DULLES, VA -- (Marketwired) -- 04/25/13 -- The National Rural Utilities Cooperative Finance Corporation (CFC) (NYSE: NRU.CL) (NYSE: NRC.CL) has closed on an underwritten public offering of $400 million of 4.75-percent Fixed-to-Floating Rate Subordinated Deferrable Interest Notes, due 2043. The hybrid offering's coupon is a record low for CFC, as well as one of the lowest for a U.S. hybrid in at least 10 years.
"We moved to take advantage of favorable market conditions, and I am extremely pleased with investors' reception of this offering," CFC CEO Sheldon C. Petersen said. "The historic nature of the 4.75-percent coupon speaks to investor confidence in CFC, as well as the strength of the electric cooperative network we serve."
Loan volume grew by $566 million during the first three quarters of CFC's fiscal year 2013 (through Feb. 28, 2013).

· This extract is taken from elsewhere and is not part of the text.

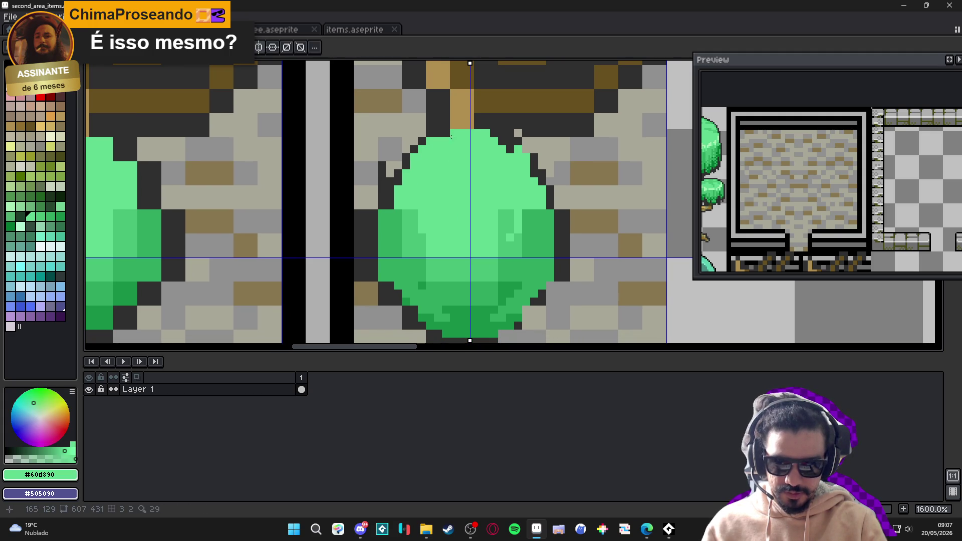
scroll(454, 172, "down", 3)
left_click_drag(454, 171, 447, 163)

Loan volume increased an additional $649 million during March 2013, subsequent to the end of CFC's third quarter.
"Strengthening CFC's adjusted equity base is a priority in positioning us to meet member borrowing needs," Petersen added.

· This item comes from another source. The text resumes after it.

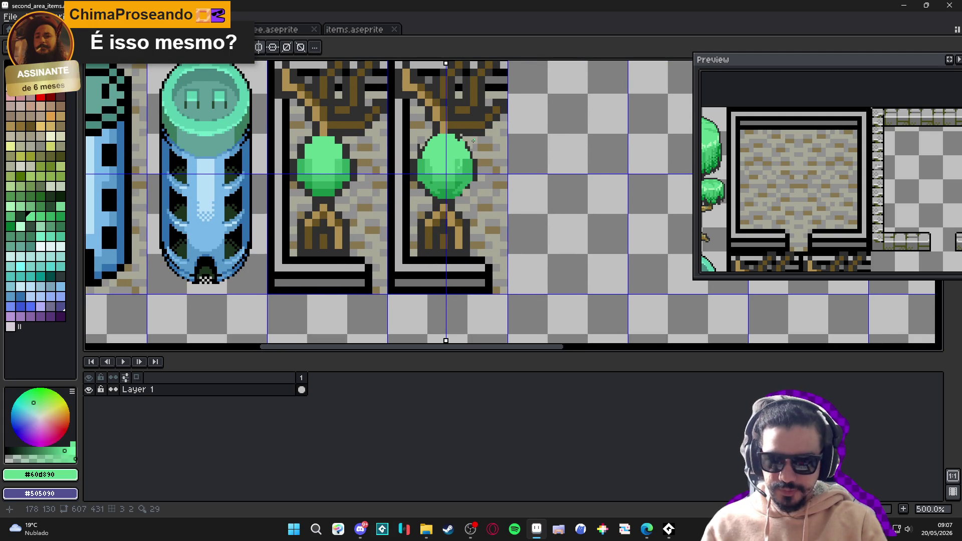
scroll(450, 143, "down", 1)
left_click_drag(448, 158, 441, 175)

CFC intends to use the net proceeds from the offering for general corporate purposes, including the repayment of short-term debt and the redemption of previously issued 6.10-percent and 5.95-percent Subordinated Notes, due 2044 and 2045, respectively.
The National Rural Utilities Cooperative Finance Corporation (CFC) is a nonprofit finance cooperative created and owned by America's electric cooperative network. With approximately $21 billion in assets, CFC is committed to providing unparalleled industry expertise, flexibility and responsiveness to serve the needs of its member-owners. CFC can be found online at www.nrucfc.coop.